Damage assessment in L-shaped bends by nonlinear feature guided waves

L-shaped bends are crucial lightweight structural components in aerospace manufacturing, renowned for their high specific strength and stiffness. However, the geometric configuration of these bends makes them susceptible to stress concentration in the bending zone. Effective technique for damage assessment of the bending region of L-shaped bends is highly demanded. This paper proposes a nondestructive testing method using nonlinear ultrasonic feature guided waves (FGWs) for early damage assessment of L-shaped bends. Semi-analytical finite element (SAFE) method and perfectly matched layer (PML) technique are employed to analyze FGW propagation in L-shaped bends.
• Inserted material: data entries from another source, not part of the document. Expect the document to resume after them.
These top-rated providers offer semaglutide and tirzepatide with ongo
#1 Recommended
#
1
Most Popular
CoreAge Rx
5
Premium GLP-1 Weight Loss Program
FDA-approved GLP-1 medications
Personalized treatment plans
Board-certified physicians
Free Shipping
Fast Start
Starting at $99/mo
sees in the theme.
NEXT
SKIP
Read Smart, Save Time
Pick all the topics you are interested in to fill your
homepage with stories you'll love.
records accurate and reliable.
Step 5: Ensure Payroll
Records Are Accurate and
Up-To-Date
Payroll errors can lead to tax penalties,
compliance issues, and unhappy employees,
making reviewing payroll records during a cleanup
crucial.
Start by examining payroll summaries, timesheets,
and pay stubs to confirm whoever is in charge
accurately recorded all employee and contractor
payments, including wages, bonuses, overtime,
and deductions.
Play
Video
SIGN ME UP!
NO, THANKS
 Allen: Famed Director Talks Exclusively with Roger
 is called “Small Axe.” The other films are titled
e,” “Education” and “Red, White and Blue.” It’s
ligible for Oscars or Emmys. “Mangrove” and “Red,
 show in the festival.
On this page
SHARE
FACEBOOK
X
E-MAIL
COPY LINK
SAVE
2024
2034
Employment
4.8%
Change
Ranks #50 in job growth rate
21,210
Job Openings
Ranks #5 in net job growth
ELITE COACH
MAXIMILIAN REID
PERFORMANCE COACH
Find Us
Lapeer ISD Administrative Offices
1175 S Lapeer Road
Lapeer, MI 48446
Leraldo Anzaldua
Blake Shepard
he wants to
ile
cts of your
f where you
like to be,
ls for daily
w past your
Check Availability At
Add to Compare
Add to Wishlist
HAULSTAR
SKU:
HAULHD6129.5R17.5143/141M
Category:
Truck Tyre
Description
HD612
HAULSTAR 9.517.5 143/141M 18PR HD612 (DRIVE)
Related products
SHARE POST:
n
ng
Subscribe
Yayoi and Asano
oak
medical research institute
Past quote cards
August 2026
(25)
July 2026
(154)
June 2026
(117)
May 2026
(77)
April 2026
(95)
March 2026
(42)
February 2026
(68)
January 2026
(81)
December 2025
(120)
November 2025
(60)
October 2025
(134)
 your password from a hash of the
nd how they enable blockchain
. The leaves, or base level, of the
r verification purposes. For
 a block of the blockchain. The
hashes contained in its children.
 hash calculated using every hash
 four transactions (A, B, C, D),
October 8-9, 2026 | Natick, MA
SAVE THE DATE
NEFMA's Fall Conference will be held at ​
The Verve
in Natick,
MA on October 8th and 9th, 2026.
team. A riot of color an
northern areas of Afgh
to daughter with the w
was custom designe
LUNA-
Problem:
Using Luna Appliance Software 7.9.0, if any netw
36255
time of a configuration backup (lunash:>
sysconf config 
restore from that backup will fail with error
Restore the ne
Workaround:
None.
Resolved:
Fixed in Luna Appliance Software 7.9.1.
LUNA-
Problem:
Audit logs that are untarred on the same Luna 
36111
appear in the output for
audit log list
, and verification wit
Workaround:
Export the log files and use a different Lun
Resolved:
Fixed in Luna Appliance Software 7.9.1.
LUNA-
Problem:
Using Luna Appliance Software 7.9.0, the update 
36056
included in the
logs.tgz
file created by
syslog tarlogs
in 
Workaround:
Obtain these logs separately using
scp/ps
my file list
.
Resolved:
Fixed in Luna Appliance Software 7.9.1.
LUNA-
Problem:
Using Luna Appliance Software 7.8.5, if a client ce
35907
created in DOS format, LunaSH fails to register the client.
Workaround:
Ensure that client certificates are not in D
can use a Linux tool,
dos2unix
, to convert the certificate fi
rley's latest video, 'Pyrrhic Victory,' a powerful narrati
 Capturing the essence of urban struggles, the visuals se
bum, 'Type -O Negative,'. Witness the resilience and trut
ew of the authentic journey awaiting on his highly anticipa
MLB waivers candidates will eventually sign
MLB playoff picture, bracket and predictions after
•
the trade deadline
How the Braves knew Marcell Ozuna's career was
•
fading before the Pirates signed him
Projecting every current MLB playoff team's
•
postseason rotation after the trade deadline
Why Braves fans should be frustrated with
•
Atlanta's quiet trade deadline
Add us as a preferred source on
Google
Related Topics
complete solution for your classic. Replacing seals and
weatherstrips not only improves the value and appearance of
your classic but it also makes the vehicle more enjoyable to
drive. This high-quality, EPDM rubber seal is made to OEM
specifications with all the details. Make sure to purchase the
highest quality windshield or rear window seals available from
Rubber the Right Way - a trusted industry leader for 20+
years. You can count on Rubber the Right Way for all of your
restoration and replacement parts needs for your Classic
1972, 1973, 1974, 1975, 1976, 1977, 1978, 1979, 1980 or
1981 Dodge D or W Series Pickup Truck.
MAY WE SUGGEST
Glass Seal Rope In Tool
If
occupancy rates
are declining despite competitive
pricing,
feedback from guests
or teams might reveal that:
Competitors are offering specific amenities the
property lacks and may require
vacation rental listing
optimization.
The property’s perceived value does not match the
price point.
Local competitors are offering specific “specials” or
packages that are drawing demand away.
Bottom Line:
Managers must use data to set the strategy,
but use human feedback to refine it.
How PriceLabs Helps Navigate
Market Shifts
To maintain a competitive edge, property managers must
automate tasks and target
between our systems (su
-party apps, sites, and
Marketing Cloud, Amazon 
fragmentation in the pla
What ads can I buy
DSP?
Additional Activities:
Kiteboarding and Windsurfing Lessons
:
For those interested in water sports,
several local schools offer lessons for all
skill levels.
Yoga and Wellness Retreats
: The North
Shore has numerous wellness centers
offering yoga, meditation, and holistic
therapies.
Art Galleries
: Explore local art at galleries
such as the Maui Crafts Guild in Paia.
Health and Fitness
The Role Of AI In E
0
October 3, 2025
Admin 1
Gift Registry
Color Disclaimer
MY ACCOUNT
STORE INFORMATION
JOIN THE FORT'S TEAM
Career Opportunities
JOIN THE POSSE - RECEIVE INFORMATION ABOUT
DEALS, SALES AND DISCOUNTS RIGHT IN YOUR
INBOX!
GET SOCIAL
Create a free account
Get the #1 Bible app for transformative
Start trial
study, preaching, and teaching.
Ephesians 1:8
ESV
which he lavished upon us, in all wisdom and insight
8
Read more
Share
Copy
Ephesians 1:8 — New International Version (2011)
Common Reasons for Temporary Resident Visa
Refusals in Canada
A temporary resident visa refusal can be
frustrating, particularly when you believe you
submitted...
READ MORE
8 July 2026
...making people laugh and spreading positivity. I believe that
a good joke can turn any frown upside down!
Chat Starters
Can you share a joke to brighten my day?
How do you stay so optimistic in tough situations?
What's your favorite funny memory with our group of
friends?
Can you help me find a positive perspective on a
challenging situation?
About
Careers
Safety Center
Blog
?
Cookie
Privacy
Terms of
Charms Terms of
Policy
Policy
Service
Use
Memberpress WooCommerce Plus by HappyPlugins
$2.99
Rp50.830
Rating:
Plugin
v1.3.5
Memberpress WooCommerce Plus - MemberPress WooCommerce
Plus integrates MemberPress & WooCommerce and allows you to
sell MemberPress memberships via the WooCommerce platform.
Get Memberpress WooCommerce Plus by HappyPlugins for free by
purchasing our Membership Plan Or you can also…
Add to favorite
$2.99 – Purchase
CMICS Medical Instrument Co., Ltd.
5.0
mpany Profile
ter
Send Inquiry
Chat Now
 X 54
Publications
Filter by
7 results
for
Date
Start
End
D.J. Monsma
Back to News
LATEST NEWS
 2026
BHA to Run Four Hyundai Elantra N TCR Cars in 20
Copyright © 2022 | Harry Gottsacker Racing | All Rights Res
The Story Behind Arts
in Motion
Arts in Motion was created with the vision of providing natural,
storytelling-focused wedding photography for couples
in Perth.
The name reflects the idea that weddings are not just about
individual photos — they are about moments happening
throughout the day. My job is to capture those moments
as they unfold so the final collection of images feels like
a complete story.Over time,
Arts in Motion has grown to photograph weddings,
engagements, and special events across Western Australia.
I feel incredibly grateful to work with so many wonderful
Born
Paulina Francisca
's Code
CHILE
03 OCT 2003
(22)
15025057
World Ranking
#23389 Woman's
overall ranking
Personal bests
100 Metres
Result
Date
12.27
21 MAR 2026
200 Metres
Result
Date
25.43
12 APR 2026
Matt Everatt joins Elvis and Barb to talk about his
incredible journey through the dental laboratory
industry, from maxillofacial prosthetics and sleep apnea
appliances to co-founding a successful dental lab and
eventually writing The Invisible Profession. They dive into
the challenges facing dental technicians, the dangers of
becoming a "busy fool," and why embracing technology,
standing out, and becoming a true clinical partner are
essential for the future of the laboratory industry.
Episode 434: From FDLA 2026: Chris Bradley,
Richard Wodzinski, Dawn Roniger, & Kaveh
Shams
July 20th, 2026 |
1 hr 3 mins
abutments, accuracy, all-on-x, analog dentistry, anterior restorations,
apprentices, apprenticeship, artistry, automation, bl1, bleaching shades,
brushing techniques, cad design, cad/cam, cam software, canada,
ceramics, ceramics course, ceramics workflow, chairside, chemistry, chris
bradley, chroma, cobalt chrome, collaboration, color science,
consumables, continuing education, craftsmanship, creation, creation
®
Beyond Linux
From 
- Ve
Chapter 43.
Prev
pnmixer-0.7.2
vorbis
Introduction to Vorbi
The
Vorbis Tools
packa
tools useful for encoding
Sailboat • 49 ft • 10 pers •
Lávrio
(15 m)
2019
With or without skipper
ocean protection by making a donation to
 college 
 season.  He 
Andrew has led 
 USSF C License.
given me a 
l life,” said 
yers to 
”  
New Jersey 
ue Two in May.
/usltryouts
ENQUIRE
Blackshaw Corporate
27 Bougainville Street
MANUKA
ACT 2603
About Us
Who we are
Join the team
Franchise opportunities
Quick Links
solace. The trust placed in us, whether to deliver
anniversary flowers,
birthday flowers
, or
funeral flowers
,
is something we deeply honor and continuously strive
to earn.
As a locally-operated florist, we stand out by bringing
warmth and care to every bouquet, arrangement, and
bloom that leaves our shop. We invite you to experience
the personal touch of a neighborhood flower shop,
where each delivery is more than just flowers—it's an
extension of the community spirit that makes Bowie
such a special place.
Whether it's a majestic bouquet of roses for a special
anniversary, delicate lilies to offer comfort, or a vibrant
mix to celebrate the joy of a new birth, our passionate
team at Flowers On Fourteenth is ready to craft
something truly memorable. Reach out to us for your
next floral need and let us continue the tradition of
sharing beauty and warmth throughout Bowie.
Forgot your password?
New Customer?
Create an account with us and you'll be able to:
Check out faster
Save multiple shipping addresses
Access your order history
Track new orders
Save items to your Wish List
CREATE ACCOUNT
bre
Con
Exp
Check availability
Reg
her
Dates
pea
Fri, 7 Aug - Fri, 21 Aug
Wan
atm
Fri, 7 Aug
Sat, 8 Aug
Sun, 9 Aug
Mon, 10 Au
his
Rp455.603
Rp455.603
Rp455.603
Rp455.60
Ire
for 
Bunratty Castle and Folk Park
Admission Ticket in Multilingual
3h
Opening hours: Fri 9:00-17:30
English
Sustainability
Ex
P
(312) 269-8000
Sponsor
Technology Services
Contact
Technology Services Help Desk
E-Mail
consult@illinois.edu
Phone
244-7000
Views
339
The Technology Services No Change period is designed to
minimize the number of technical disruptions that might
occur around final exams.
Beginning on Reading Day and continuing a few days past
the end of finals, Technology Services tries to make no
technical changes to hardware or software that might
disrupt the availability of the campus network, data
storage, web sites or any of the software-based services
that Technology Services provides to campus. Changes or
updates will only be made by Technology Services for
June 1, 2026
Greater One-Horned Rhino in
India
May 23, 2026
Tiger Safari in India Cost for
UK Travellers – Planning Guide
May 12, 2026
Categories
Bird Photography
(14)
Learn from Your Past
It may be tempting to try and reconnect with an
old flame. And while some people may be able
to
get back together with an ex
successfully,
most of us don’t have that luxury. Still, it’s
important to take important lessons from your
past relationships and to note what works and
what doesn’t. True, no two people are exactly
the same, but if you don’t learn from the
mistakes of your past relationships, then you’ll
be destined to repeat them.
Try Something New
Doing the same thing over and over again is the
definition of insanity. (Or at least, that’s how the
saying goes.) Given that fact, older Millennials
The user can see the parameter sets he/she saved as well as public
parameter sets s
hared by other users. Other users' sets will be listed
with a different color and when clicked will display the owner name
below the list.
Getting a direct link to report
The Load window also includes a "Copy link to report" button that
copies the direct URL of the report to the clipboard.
Three-dimensional finite element models are utilized to investigate the FGWs propagation in the bending region of L-shaped bends in a numerical perspective. Cumulative second harmonic generation (SHG) of FGWs is successfully observed by selecting suitable mode pairs based on synchronism and non-zero power flux conditions, which provides a promising alternative for early damage assessment in L-shaped bends. Experimental findings are consistent with the numerical ones. Subsequently, thermal damage and plastic deformation with varying gradients were introduced into the bending region of L-shaped bends. The use of SHG of selected FGW mode has effectively assessed the damage with an improved sensitivity, compared to conventional linear acoustic one. This investigation substantiates the potential of nonlinear FGWs in detecting early damage in L-shaped bends, offering promise for future industrial testing applications.